JAKARTA – Sistem sistem ekologi logistik terintegrasi, muatmuat menyelenggarakan Muat Talks Vol. 1: Logistik Halal serta Aman yang digunakan berlangsung secara hybrid di tempat Hotel Fave Rungkut Surabaya lalu melalui webinar daring.
Acara ini bertujuan untuk mendiskusikan isu penting terkait logistik halal juga menyokong kepercayaan konsumen melalui distribusi halal yang efisien. Acara dihadiri oleh 157 kontestan online dari berbagai pelaku sektor logistik lalu tamu undangan offline dari ASPERINDO (Asosiasi Organisasi Jasa Pengiriman Ekspres, POS, dan juga Logistik Indonesia).
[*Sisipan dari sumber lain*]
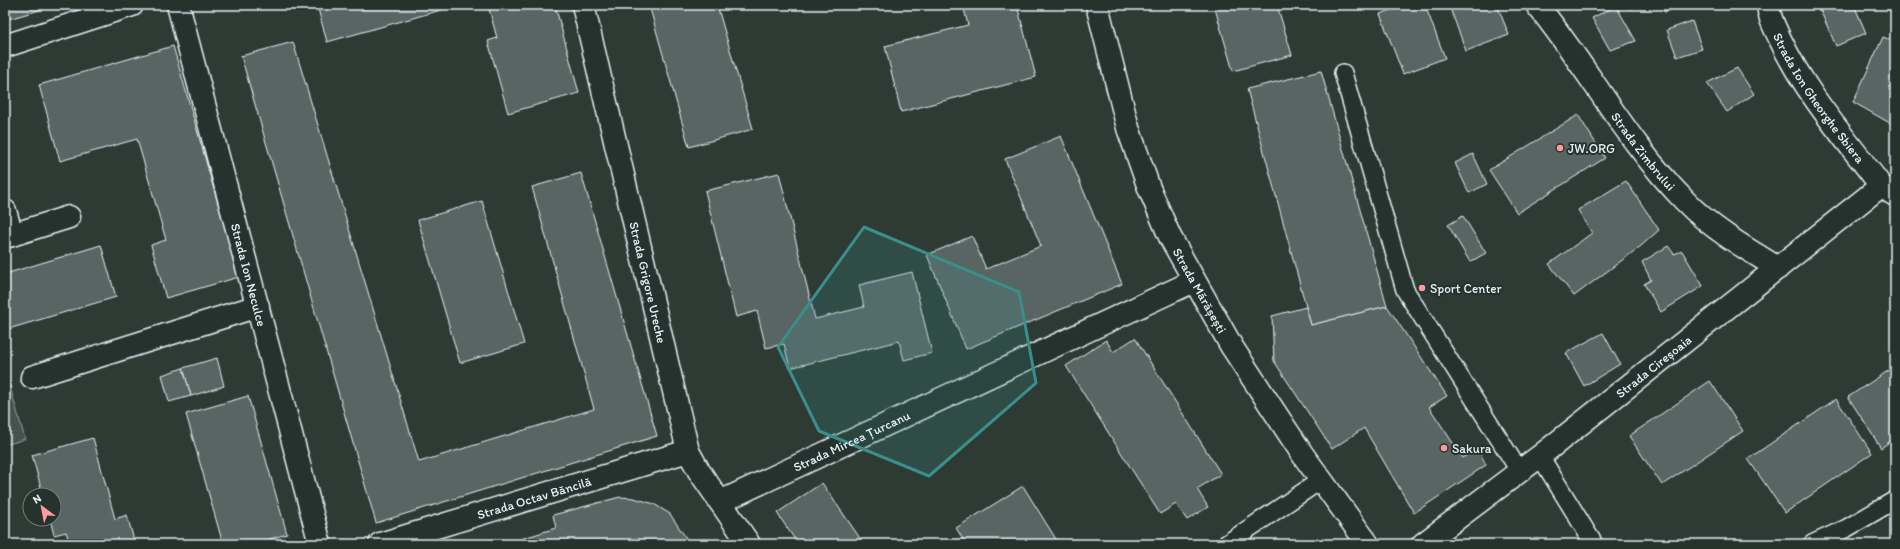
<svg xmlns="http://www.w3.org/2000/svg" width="1900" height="549" font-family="Itim,sans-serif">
<rect width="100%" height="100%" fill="#2e3b35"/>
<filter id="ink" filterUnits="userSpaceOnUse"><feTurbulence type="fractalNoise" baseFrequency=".025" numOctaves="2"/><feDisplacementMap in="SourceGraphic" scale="8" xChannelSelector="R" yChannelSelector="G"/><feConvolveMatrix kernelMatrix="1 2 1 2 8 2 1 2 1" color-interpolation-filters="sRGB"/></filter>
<g filter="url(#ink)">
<!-- green -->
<polygon fill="#45524e" stroke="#96a2a3" points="8,380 25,439 5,445 5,381"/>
<!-- building -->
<g fill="#596563" stroke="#e8f1f8">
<polygon points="5,5 57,5 5,20"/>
<polygon points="317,5 459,5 327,42"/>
<polygon points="488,5 555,5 579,93 508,113 488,41 497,38"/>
<polygon points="649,5 717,5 753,129 689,147"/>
<polygon points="963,5 1017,5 1036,77 901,112 885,46 968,25"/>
<polygon points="1214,5 1277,5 1292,55 1233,71"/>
<polygon points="1405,5 1425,5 1445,58 1403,74 1380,14"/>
<polygon points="1449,5 1497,5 1509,35 1466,51"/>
<polygon points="1628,5 1646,5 1629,9"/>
<polygon points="1663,5 1688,5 1664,12"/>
<polygon points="1818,5 1854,5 1866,33 1836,46"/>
<polygon points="1616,6 1636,41 1610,50 1592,18"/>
<polygon points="1692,21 1702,49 1677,57 1667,30"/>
<polygon points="1883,37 1895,42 1895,126 1853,102"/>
<polygon points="293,42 419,462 594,409 532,187 581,173 657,436 376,523 241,56"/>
<polygon points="173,46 239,277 166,298 151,245 166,240 137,139 60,161 39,85"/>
<polygon points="1737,68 1754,94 1727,112 1707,83"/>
<polygon points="1321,71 1387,306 1311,325 1247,89"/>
<polygon points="1578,115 1605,158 1517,213 1489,170"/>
<polygon points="1061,136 1122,284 966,349 927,255 972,236 986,269 1041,246 1005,159"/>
<polygon points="1473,154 1487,184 1469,193 1455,163"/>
<polygon points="779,173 815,319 864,307 859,285 912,272 932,353 904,360 899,341 790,368 784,344 766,348 757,311 736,317 705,191"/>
<polygon points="1626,181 1659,230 1641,246 1574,296 1549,264 1592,233 1578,210"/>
<polygon points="482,201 524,344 460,363 418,220"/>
<polygon points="1463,216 1486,253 1470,262 1448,225"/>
<polygon points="101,245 116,297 5,330 5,274"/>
<polygon points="1668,246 1674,254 1682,251 1703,286 1661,312 1644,284 1651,280 1642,262"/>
<polygon points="1387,306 1447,396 1429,407 1463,458 1477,447 1486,465 1414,513 1364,428 1332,449 1274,361 1272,316 1306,307 1311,325"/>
<polygon points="1603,333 1620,364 1584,386 1566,353"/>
<polygon points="1135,338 1221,474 1197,489 1208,507 1187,520 1176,504 1160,514 1066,366 1106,340 1113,352"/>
<polygon points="217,358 224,386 191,396 183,368"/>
<polygon points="183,368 191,396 169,402 162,375"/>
<polygon points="1891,369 1895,374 1895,438 1881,448 1848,397"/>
<polygon points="1710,381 1743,431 1662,485 1629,436"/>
<polygon points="248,396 287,534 252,544 223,544 186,414"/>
<polygon points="1836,399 1872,453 1785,513 1748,459"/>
<polygon points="93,438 115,519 127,515 135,544 70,544 66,532 54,535 50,519 54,519 54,495 43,495 32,455"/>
<polygon points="822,483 864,544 798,544 777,513"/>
<polygon points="1023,486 1059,544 966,544 956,528"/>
<polygon points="620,497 634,498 654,504 670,514 690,544 505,544 556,528 553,515"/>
</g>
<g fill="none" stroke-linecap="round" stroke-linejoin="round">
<defs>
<g id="lane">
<polyline points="1343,73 1405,290 1520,472"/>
<polyline points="1540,456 1594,544"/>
<polyline points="1226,544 1321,480"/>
<polyline points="1812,544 1847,528 1895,500"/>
</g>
<g id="street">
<path id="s1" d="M178,5L320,544"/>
<path id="s2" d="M583,5L688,451L699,471L749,544"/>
<path id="s3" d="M1537,5C1589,69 1627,142 1685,201C1712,229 1745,248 1778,268"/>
<path id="s4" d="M1768,5C1769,18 1775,28 1780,39C1805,93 1846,139 1881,186L1895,195"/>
<polyline points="5,46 132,5"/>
<polyline points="5,211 12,235"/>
<polyline points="5,237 69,217"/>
<polyline points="32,377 258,306"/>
<path id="s5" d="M720,502L1194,281"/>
<path id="s6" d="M380,544L688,451"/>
<path id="s7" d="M1423,544L1540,456L1881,186"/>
</g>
<g id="secondary">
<path id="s8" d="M1097,5L1128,128L1149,188L1170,237L1232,347L1303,455L1368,544"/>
</g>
</defs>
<!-- lane casing -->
<use href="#lane" stroke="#e8f1f8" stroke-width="20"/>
<!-- street casing -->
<use href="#street" stroke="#e8f1f8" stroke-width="25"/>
<!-- secondary casing -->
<use href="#secondary" stroke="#e8f1f8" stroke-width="25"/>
<!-- lane -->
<use href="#lane" stroke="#26332d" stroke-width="17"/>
<!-- street -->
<use href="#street" stroke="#26332d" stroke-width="22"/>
<!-- secondary -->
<use href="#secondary" stroke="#26332d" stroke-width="22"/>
</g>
</g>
<!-- marked area -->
<path fill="#3a8f8a" fill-opacity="0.2" stroke="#3a8f8a" stroke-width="3" stroke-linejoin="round" d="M864,227L1019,292L1036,383L929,476L819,431L778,347Z"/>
<!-- markers -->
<g fill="#ff9aa2" stroke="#26332d" stroke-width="1.5">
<circle cx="1560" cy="148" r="4"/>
<circle cx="1422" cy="288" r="4"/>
<circle cx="1444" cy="448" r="4"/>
</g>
<g text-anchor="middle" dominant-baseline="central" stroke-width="4" stroke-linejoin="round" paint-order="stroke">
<!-- street labels -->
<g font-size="13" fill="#e8f1f8" stroke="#26332d">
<text stroke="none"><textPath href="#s4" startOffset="107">Strada Ion Gheorghe Sbiera</textPath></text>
<text stroke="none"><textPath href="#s3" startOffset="181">Strada Zimbrului</textPath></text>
<text stroke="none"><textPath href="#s1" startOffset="279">Strada Ion Neculce</textPath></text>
<text stroke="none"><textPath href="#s2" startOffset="285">Strada Grigore Ureche</textPath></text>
<text stroke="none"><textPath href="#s8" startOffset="305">Strada Mărășești</textPath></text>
<text stroke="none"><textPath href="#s7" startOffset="291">Strada Cireșoaia</textPath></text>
<text stroke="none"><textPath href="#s5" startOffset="145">Strada Mircea Țurcanu</textPath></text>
<text stroke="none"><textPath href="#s6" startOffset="161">Strada Octav Băncilă</textPath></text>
</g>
<!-- poi labels -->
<g font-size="13" fill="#e8f1f8" stroke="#26332d" text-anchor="start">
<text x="1568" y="148">JW.ORG</text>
<text x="1430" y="288">Sport Center</text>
<text x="1452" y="448">Sakura</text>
</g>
</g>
<!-- margin -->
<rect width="1900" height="549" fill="none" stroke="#26332d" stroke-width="20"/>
<rect x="10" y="10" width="1880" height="529" fill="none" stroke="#e8f1f8" stroke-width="1.5" filter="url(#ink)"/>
<!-- north arrow -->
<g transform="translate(42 507) rotate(328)"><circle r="19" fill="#26332d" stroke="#747f7e"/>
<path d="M0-3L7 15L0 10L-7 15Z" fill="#ff9aa2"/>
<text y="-6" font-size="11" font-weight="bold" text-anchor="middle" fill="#e8f1f8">N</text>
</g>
</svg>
Acara ini juga menjadi wadah untuk menyuarakan kegiatan pemerintah terkait pentingnya logistik halal yang dimaksud diatur pada Undang-Undang Nomor 33 Tahun 2014 tentang Keamanan Barang Halal, yang menekankan bahwa seluruh rantai pasok, mulai dari produksi hingga distribusi, harus memenuhi standar halal.Pemerintah sekarang ini semakin fokus untuk melakukan konfirmasi bahwa logistik halal menjadi bagian yang digunakan tak terpisahkan dari sistem logistik nasional.
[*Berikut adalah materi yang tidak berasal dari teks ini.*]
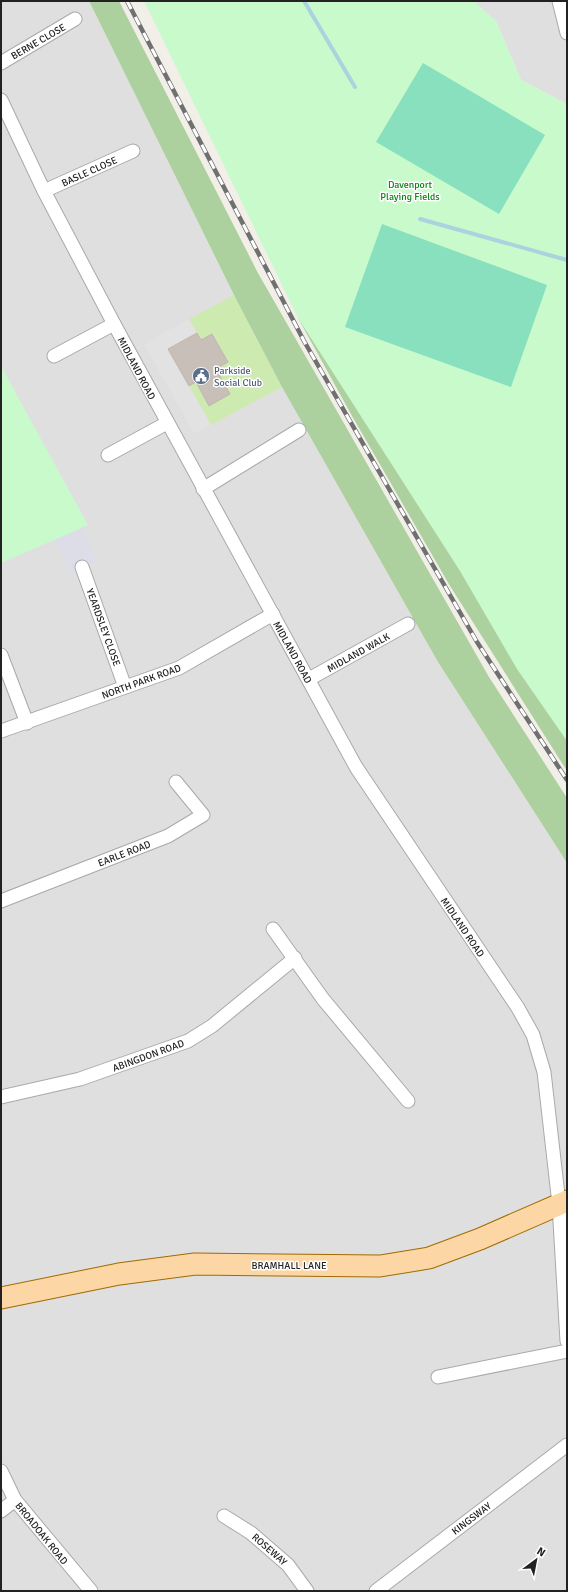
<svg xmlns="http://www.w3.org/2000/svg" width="568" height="1592" viewBox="0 0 568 1592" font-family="Signika,sans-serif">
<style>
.residential{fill:#e0dfdf}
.grass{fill:#cdebb0}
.forest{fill:#add19e}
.park{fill:#c8facc}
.pitch{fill:#88e0be}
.parking{fill:#e2e2e2}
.plaza{fill:#dddde8}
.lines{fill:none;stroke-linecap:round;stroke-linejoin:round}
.stream{stroke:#aad3df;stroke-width:4}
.building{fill:#c7bfb8;stroke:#c4b6ab}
.street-casing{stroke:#a9a9a9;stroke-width:15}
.primary-casing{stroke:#a06b00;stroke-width:23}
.street{stroke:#fff;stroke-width:13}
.primary{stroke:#fcd6a4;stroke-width:21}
.rail-casing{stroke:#707070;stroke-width:4.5}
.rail{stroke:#fff;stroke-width:3;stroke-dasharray:9;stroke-linecap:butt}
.labels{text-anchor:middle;stroke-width:3;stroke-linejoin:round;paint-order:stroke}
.street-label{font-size:10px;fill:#222;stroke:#fff}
.park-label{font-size:10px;fill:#0c8416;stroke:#fff}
.service-label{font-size:10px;fill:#4e5e75;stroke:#fff;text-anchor:start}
</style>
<rect width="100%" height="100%" fill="#f2efe9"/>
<g class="residential">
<path d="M 1,1 L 89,1 L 234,295 L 438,662 L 567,863 L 567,1591 L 1,1591 Z"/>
<path d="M 473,1 L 567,1 L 567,104 L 521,80 L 496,21 Z"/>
</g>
<path class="grass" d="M 234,295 L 282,387 L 211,425 L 189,386 L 196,382 L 209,405 L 230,394 L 216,369 L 228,362 L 213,334 L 201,340 L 189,319 Z"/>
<g class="forest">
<path d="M 89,1 L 119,1 L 258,273 L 489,677 L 567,798 L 567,863 L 438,662 L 282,387 L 234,295 Z"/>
<path d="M 300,315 L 567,499 L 567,771 L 450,586 L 352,416 L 298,318 Z"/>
</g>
<g class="park">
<path d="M 144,1 L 473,1 L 496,21 L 521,80 L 567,104 L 567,741 L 517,669 L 460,571 L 298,318 Z"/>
<path d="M 1,366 L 88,525 L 1,563 Z"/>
</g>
<g class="pitch">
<path d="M 423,63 L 545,135 L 499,214 L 376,142 Z"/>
<path d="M 382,224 L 547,285 L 511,387 L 345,327 Z"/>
</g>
<path class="parking" d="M 189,319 L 197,333 L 168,349 L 211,425 L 194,434 L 144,344 Z"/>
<path class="plaza" d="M 83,528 L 97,561 L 69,573 L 55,540 Z"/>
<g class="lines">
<g class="stream">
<path d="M 304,1 L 355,87"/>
<path d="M 420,219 L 567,260"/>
</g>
</g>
<path class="building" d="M 197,333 L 201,340 L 212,334 L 228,362 L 216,369 L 230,394 L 209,406 L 196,382 L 189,386 L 168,349 Z"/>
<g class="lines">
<defs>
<g id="street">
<path d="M 559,1 L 567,33"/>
<path d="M 1,63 L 75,19"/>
<path d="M 1,100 L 44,191 L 114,324 L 356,767 L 518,1008 L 533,1035 L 544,1072 L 559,1204 L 567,1341"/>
<path d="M 44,191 L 133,151"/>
<path d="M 54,356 L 114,324"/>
<path d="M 108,455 L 167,423"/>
<path d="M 203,489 L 299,430"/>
<path d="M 82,567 L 125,687"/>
<path d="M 1,655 L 27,723"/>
<path d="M 309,679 L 408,624"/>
<path d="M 1,731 L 179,668 L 273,614"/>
<path d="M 1,901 L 168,836 L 203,815 L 176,782"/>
<path d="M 273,929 L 323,999 L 408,1101"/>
<path d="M 1,1097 L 80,1079 L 188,1041 L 212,1026 L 295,958"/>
<path d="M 438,1377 L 567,1351"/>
<path d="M 1,1471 L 15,1500 L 91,1591"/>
<path d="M 1,1511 L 15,1500"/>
<path d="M 224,1516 L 251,1533 L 288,1565 L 307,1591"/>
<path d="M 376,1591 L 567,1445"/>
</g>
<path id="primary" d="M 1,1298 L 119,1274 L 195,1264 L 380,1266 L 429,1258 L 480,1239 L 567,1201"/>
</defs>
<use href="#street" class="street-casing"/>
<use href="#primary" class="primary-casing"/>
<use href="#street" class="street"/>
<use href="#primary" class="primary"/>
<defs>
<path id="rail" d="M 127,1 L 304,341 L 477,642 L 567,780"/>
</defs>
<use href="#rail" class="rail-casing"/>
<use href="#rail" class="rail"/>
</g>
<defs>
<symbol id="civic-disc" viewBox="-11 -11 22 22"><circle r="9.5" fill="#5c6f8a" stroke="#fff"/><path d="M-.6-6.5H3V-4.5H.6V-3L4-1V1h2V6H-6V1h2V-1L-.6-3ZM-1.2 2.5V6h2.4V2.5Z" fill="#fff"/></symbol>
</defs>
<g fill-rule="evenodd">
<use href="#civic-disc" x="191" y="366" width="20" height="20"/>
</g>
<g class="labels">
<g class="street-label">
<text transform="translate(38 41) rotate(-30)" y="4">BERNE CLOSE</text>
<text transform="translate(89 171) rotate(-24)" y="4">BASLE CLOSE</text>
<text transform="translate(137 368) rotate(62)" y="4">MIDLAND ROAD</text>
<text transform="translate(104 627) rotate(70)" y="4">YEARDSLEY CLOSE</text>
<text transform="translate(293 652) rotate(61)" y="4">MIDLAND ROAD</text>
<text transform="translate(358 652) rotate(-29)" y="4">MIDLAND WALK</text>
<text transform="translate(141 681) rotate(-20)" y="4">NORTH PARK ROAD</text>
<text transform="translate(124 853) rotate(-21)" y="4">EARLE ROAD</text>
<text transform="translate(463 927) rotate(56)" y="4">MIDLAND ROAD</text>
<text transform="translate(148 1055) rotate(-20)" y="4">ABINGDON ROAD</text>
<text x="289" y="1269">BRAMHALL LANE</text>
<text transform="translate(471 1518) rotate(-37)" y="4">KINGSWAY</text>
<text transform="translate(42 1533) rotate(51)" y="4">BROADOAK ROAD</text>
<text transform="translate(270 1549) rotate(41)" y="4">ROSEWAY</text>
</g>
<g class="park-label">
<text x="410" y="188">Davenport<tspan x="410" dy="12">Playing Fields</tspan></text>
</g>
<g class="service-label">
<text x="214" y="374">Parkside<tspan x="214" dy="12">Social Club</tspan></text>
</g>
</g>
<rect width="568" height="1592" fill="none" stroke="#222222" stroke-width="4"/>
<g transform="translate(536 1560) rotate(32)" stroke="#ffffff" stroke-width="3" paint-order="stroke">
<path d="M0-3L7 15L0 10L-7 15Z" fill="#222222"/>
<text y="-6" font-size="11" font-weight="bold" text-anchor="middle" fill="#222222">N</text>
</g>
</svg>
Saat ini, keinginan akan sertifikasi halal di sektor logistik semakin mendesak, teristimewa untuk meningkatkan kepercayaan konsumen yang mana semakin selektif pada memilih komoditas kemudian layanan halal.
Sertifikat halal logistik meyakinkan bahwa setiap tahap pada pengiriman serta penyimpanan barang telah terjadi sesuai dengan prinsip-prinsip halal, sehingga tak tercampur dengan bahan-bahan yang mana tak diizinkan menurut hukum syariah.
Chief Marketing Officer (CMO) muatmuat, Yosua Handoko menyadari bahwa penerapan logistik halal tidaklah belaka masalah kepatuhan pada regulasi, tetapi juga berperan penting pada mendirikan kepercayaan konsumen terhadap kualitas produk-produk yang dimaksud mereka itu konsumsi.
“Dengan adanya logistik halal, kami percaya sektor ini akan tambahan efisien serta miliki daya saing yang digunakan lebih besar baik pada bursa global,” katanya, Rabu (16/10/2024).
Dalam sesi diskusi, Ketua Umum Asosiasi Halal Logistik Indonesia (AHLI), Rizky menjelaskan, bidang logistik harus mulai mempertimbangkan sertifikasi halal sebagai standar utama. Hal ini bukanlah sekadar tren, tetapi merupakan keinginan untuk menegaskan bahwa barang-barang yang dimaksud dikirim tidak ada terkontaminasi oleh unsur non-halal.
“Sertifikasi halal logistik akan menjadi bagian integral dari rantai pasok halal yang menyokong peningkatan dunia usaha syariah pada Indonesia serta global,” katanya.
Untuk mengupayakan hal ini, muatmuat berkolaborasi dengan AHLI untuk memudahkan pelaku logistik pada mendapatkan sertifikat halal logistik. Melalui jaringan muatmuat, pada masa kini sertifikasi halal logistik sanggup didapatkan dengan mudah juga sederhana.
Dengan adanya kemudahan ini, pelaku lapangan usaha logistik dapat lebih besar cepat serta efisien memperoleh sertifikat halal logistik. “Sehingga dapat segera meningkatkan standar dan juga daya saing perusahaan mereka dalam pangsa halal yang semakin berkembang,” ujarnya.